31 yaşındaki Erdem Demir, tıpkı birçok genç insan gibi, hayatının en mutlu gününe hazırlık yapıyordu. Düğün öncesi alışveriş, organizasyon ve misafir davetleri ile yoğun bir süreçten geçerken, vücudunda bazı rahatsız edici belirtiler belirmeye başladı. İkili ilişkisinin mutluluğu içinde kaybolmuşken, bu belirtileri birkaç gün sonra, ‘düğün stresi’ olarak yorumlayarak geçiştirdi. Ancak, birkaç ay içinde bu belirtiler hayatını tehdit eden bir duruma dönüştü.
Düğün hazırlığı sürecindeki Erdem, iş hayatı ve kişisel yaşamındaki stresle başa çıkmaya çalışırken, sık sık karın ağrısı, aşırı yorgunluk ve kilo kaybı gibi belirtilerle karşılaşmaya başladı. “Stresten kaynaklandığını düşündüm,” diyor Erdem. “Amacım sadece düğün günümde her şeyin mükemmel olmasını sağlamaktı. O yüzden vücudumu dinlemeye bile zaman bulamadım.” Hastalığını önemsemeyen genç adam, doktor kontrolü ve muayene için gerekli adımları atmadı.
Geçen ay sonunda, sağlık durumu hızla kötüleşmeye başladı ve Erdem, ailesinin ısrarıyla hastaneye gitmek zorunda kaldı. Yapılan tetkikler sonucunda, beklenmedik bir şekilde 4. evre kolon kanseri tanısı konuldu. “Daha önce böyle bir şey yaşayacağımı düşünmemiştim. Kafamda sürekli düğün hazırlığı vardı, sağlıklı yaşam ile ilgili hiçbir şey düşünememiştim,” diyor genç adam. Doktorlar, bu tür belirtilerin genellikle geçiştirilmemesi gerektiğini ve erken teşhisin ne kadar önemli olduğunu vurguladı. Erdem’in hikayesi, vücut sinyallerine dikkat etmenin ve sağlığın ihmal edilmemesi gerektiğinin altını çizen bir ders niteliğinde oldu.
Tanı konduktan sonra, tedavi süreci başladı ve Erdem ciddi bir kemoterapi tedavisi görmek zorunda kaldı. “Hayatımın en zorlu dönemlerinden biri,” diyor Erdem. “Ancak, bu süreçte ailem ve arkadaşlarım her zaman yanımdaydı. Onların desteği beni ayakta tuttu.” Erdem, düğün gününü unutmuşken, hayatta kalmak için mücadele etmenin çok daha değerli olduğunu anladı.
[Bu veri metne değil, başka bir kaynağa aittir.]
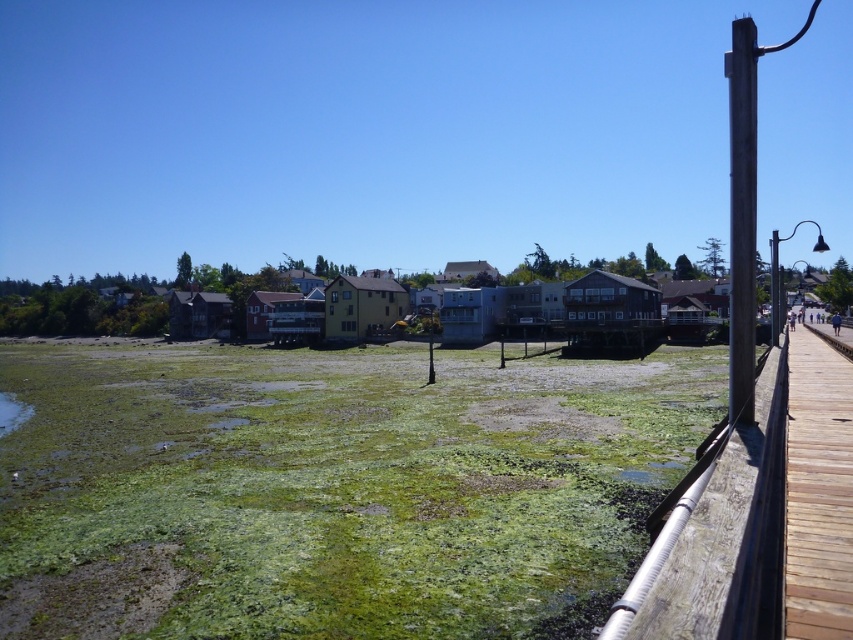
You are standing at the point marked as point [759,520]. What object is located at that point?

The point [759,520] indicates a wooden dock at right.

You are a construction worker inspecting the wooden structures along the boardwalk. You notice two wooden posts at the right side of the boardwalk. Which one is thinner between the wooden at right and the brown wooden post at right?

The wooden at right is thinner than the brown wooden post at right according to the description.

You are standing on the boardwalk and want to take a photo of the wooden at right and the brown wooden post at right. Which object will appear closer to you in the photo?

The wooden at right will appear closer to you in the photo because it is positioned in front of the brown wooden post at right.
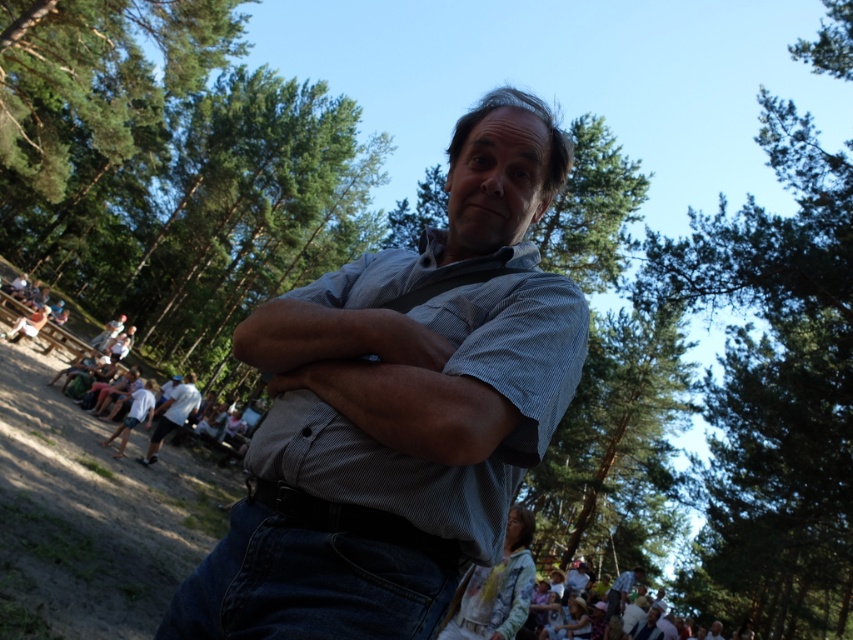
Is white cotton shirt at lower left closer to the viewer compared to blue striped shirt at center?

Yes, white cotton shirt at lower left is in front of blue striped shirt at center.

Is point (194, 372) less distant than point (624, 600)?

No.

Is point (186, 372) closer to viewer compared to point (612, 593)?

No, (186, 372) is further to viewer.

Identify the location of white cotton shirt at lower left. The image size is (853, 640). click(172, 413).

Who is taller, striped cotton shirt at center or blue striped shirt at center?

striped cotton shirt at center is taller.

Which is more to the left, striped cotton shirt at center or blue striped shirt at center?

striped cotton shirt at center is more to the left.

Is point (325, 392) in front of point (630, 577)?

Yes, it is.

Where is `striped cotton shirt at center`? The image size is (853, 640). striped cotton shirt at center is located at coordinates (399, 410).

Does striped cotton shirt at center have a greater width compared to white cotton shirt at lower left?

Indeed, striped cotton shirt at center has a greater width compared to white cotton shirt at lower left.

Does striped cotton shirt at center appear under white cotton shirt at lower left?

Actually, striped cotton shirt at center is above white cotton shirt at lower left.

Is point (410, 266) positioned before point (178, 410)?

Yes, point (410, 266) is in front of point (178, 410).

Where is `striped cotton shirt at center`? The width and height of the screenshot is (853, 640). striped cotton shirt at center is located at coordinates (399, 410).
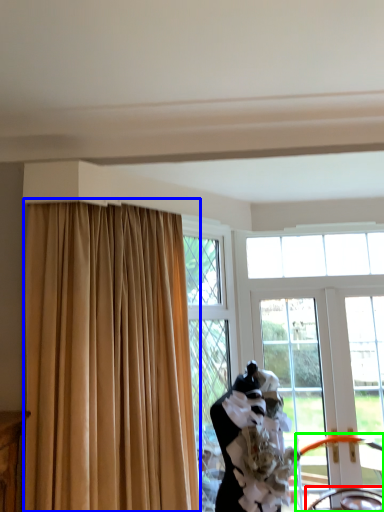
Question: Which is nearer to the chair (highlighted by a red box)? curtain (highlighted by a blue box) or chair (highlighted by a green box).

Choices:
 (A) curtain
 (B) chair

Answer: (B)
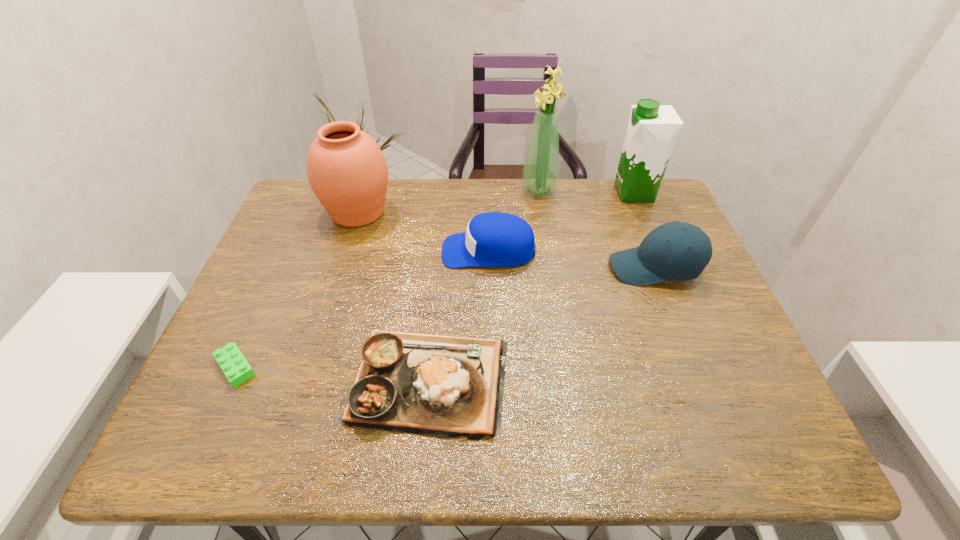
Where is `vacant space located 0.380m on the front-facing side of the fifth tallest object`? This screenshot has width=960, height=540. vacant space located 0.380m on the front-facing side of the fifth tallest object is located at coordinates (303, 251).

At what (x,y) coordinates should I click in order to perform the action: click on free space located 0.340m on the front-facing side of the fifth tallest object. Please return your answer as a coordinate pair (x, y). This screenshot has height=540, width=960. Looking at the image, I should click on (318, 251).

This screenshot has width=960, height=540. I want to click on free spot located 0.230m on the back of the platter, so click(x=438, y=262).

The image size is (960, 540). I want to click on free space located on the front of the shortest object, so click(x=204, y=440).

Where is `bouquet situated at the far edge`? This screenshot has height=540, width=960. bouquet situated at the far edge is located at coordinates (540, 171).

The width and height of the screenshot is (960, 540). What are the coordinates of `soya milk at the far edge` in the screenshot? It's located at (652, 130).

Locate an element on the screen. urn that is at the far edge is located at coordinates (347, 171).

You are a GUI agent. You are given a task and a screenshot of the screen. Output one action in this format:
    pyautogui.click(x=<x>, y=<y>)
    Task: Click on the object positioned at the near edge
    This screenshot has width=960, height=540.
    Given the screenshot: What is the action you would take?
    pyautogui.click(x=415, y=383)

Find the location of a particular element. The width and height of the screenshot is (960, 540). urn located in the left edge section of the desktop is located at coordinates (347, 171).

Where is `Lego positioned at the left edge`? This screenshot has height=540, width=960. Lego positioned at the left edge is located at coordinates (234, 365).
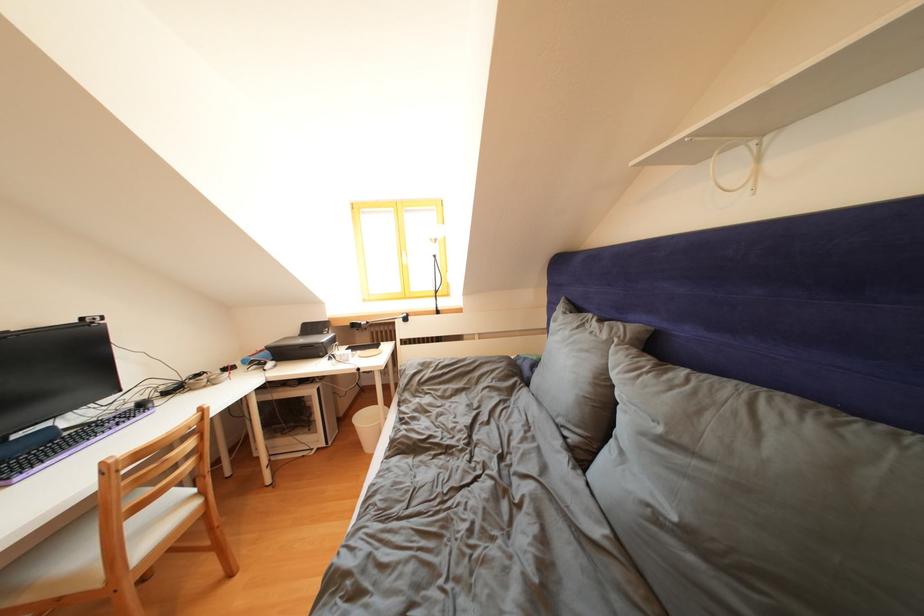
The image size is (924, 616). Identify the location of desk lamp arm. (435, 260).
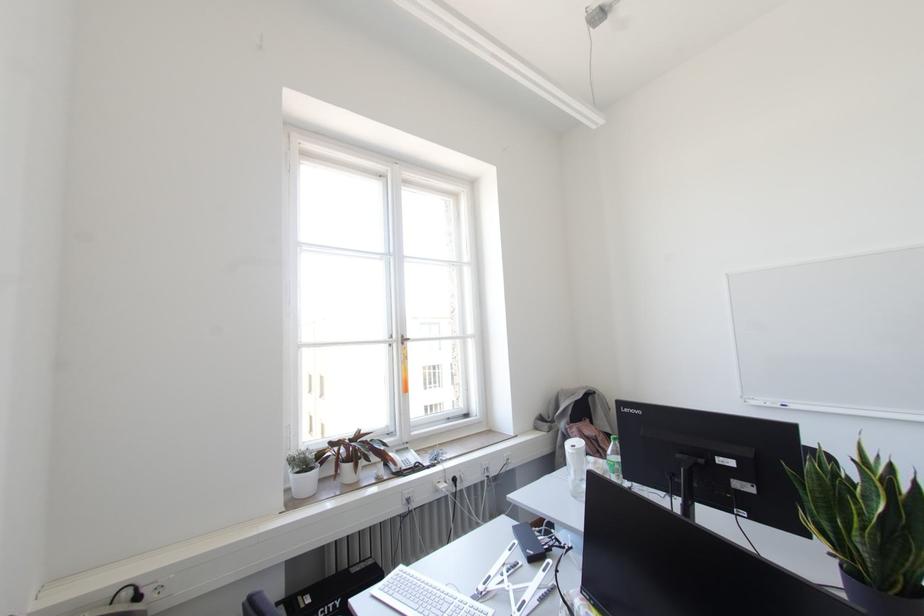
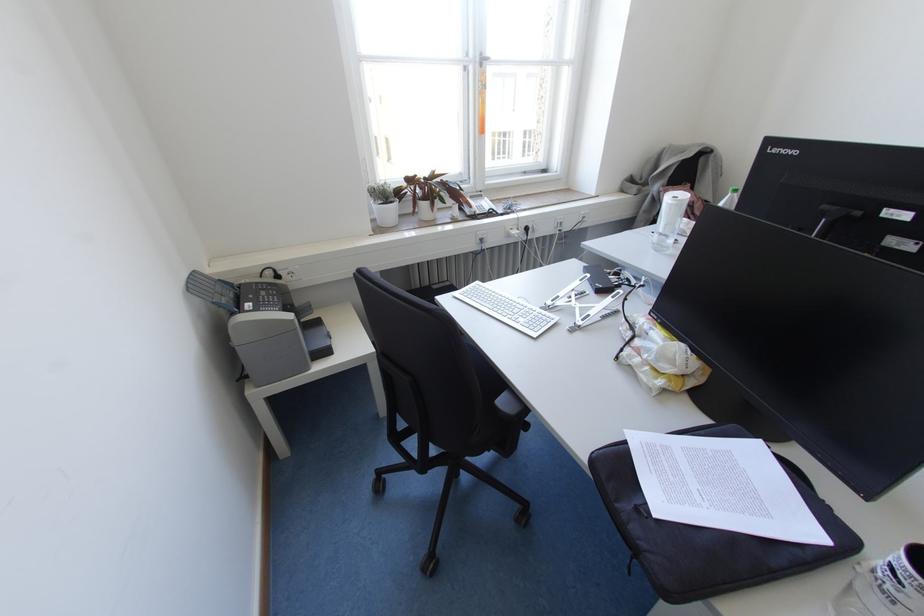
The point at (574,446) is marked in the first image. Where is the corresponding point in the second image?

(676, 197)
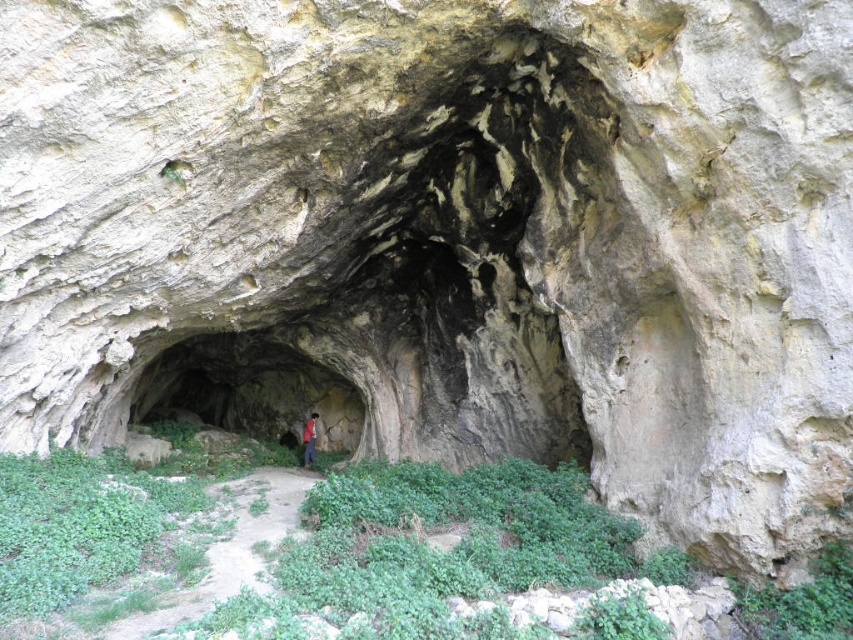
Which is in front, point (328, 419) or point (314, 424)?

Point (314, 424) is in front.

Locate an element on the screen. The image size is (853, 640). green mossy cave at center is located at coordinates (248, 390).

This screenshot has width=853, height=640. Find the location of `green mossy cave at center`. green mossy cave at center is located at coordinates (248, 390).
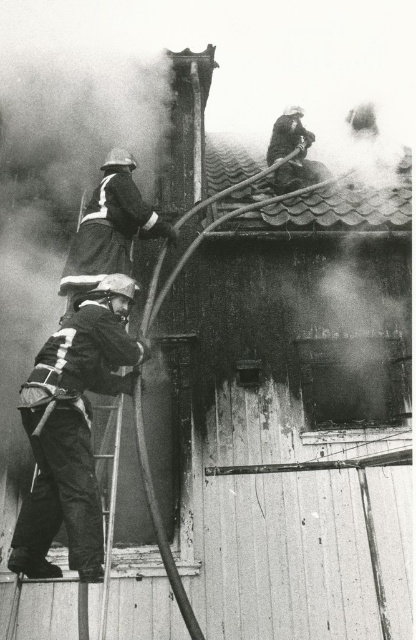
Question: Is the position of black matte uniform at lower left more distant than that of dark gray uniform at center?

Choices:
 (A) no
 (B) yes

Answer: (A)

Question: Can you confirm if black matte uniform at lower left is thinner than metallic silver ladder at lower center?

Choices:
 (A) no
 (B) yes

Answer: (A)

Question: Which object is the farthest from the dark gray uniform at center?

Choices:
 (A) shiny tiled roof at upper center
 (B) black matte uniform at lower left
 (C) metallic silver ladder at lower center

Answer: (A)

Question: Can you confirm if shiny tiled roof at upper center is wider than dark gray uniform at center?

Choices:
 (A) no
 (B) yes

Answer: (B)

Question: Which of these objects is positioned closest to the black matte uniform at lower left?

Choices:
 (A) metallic silver ladder at lower center
 (B) shiny tiled roof at upper center
 (C) dark gray uniform at center

Answer: (A)

Question: Which of the following is the farthest from the observer?

Choices:
 (A) (86, 595)
 (B) (22, 388)
 (C) (237, 189)

Answer: (C)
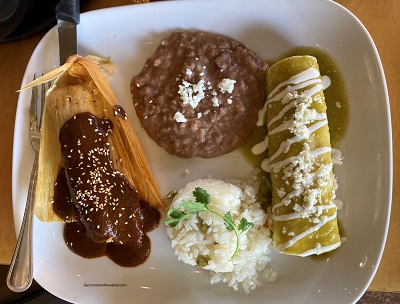
Locate an element on the screen. This screenshot has height=304, width=400. square white china plate is located at coordinates (362, 199), (60, 269), (319, 20).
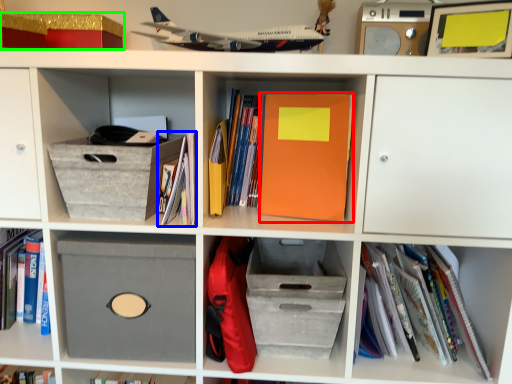
Question: Which object is positioned closest to paperback book (highlighted by a red box)? Select from book (highlighted by a blue box) and storage box (highlighted by a green box).

Choices:
 (A) book
 (B) storage box

Answer: (A)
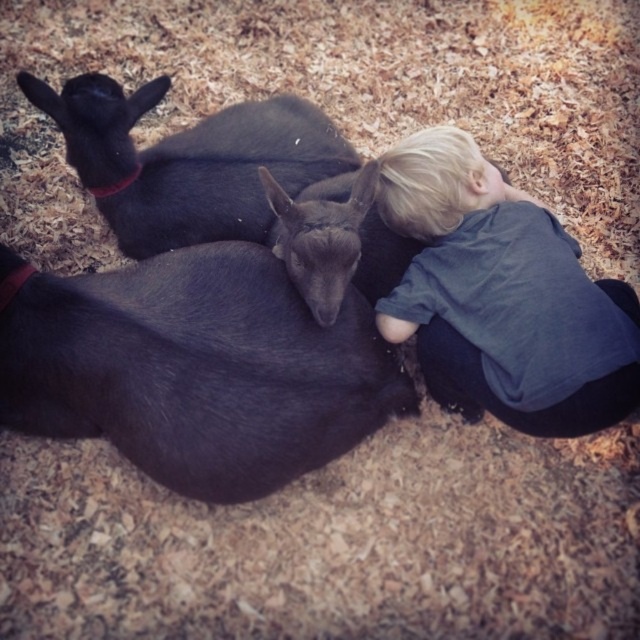
Which is below, shiny black goat at center or blonde hair at upper right?

shiny black goat at center is below.

Is point (33, 276) more distant than point (532, 241)?

No, it is in front of (532, 241).

Which is in front, point (3, 260) or point (604, 339)?

Point (604, 339) is more forward.

The height and width of the screenshot is (640, 640). Identify the location of shiny black goat at center. (196, 365).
24 yaşındaki eşi Zeynep ile birlikte yaşadıkları bu zorlu süreç, çiftin bağını daha da güçlendirdi. “Eşimle birlikte bu savaşta yan yana durmak, her şeyden önemli,” diyor Erdem. “Sağlıklı yapılan bir düğünden çok daha fazlasını öğrendim: Hayatın değerini bilmek ve her anı değerlendirmek.”
Erdem’in hikayesi, hastalığın belirtilerine dikkat etmenin yanı sıra, sağlık kontrollerini ihmal etmemek gerektiğini de bizlere hatırlatıyor. Düğün hazırlıkları sırasında birçok çift, stres sebebiyle sağlıklarını geri plana atma eğiliminde; ancak, hayatta önemli olan her zaman sağlık ve sevdiklerimizle birlikte geçirdiğimiz zaman olmalı. Erdem’in hikayesi, genç yaşta kanserle mücadele eden birçok insan için bir umut kaynağı oldu. Başarılı tedavi süreciyle yeniden sağlığına kavuşmak için sabırsızlanan Erdem, her günün bir hediye olduğunu vurguluyor. “Herkesi, sağlıklı yaşam alışkanlıklarını benimsemeye ve doktor kontrollerini aksatmamaya davet ediyorum,” diyor.
Bu tür hikayeler, toplumda farkındalık yaratmanın önemini ortaya koyuyor. Sağlık alanında yapılacak erken teşhisler, birçok hayati durumu önleyebilir. Erdem’in durumu, genç yaşta kanserin her an herkesin başına gelebileceğini belirtiyor. Herkesin, sağlıklı yaşam için өзі ve sevdikleri için adım atması gerekiyor. Hayatın getirdiği tüm strese rağmen, sağlığımızı önceliklendirmek her zaman kazandırır. Erdem şimdi yeni bir gelecek ve yeni bir hayat için mücadele ediyor.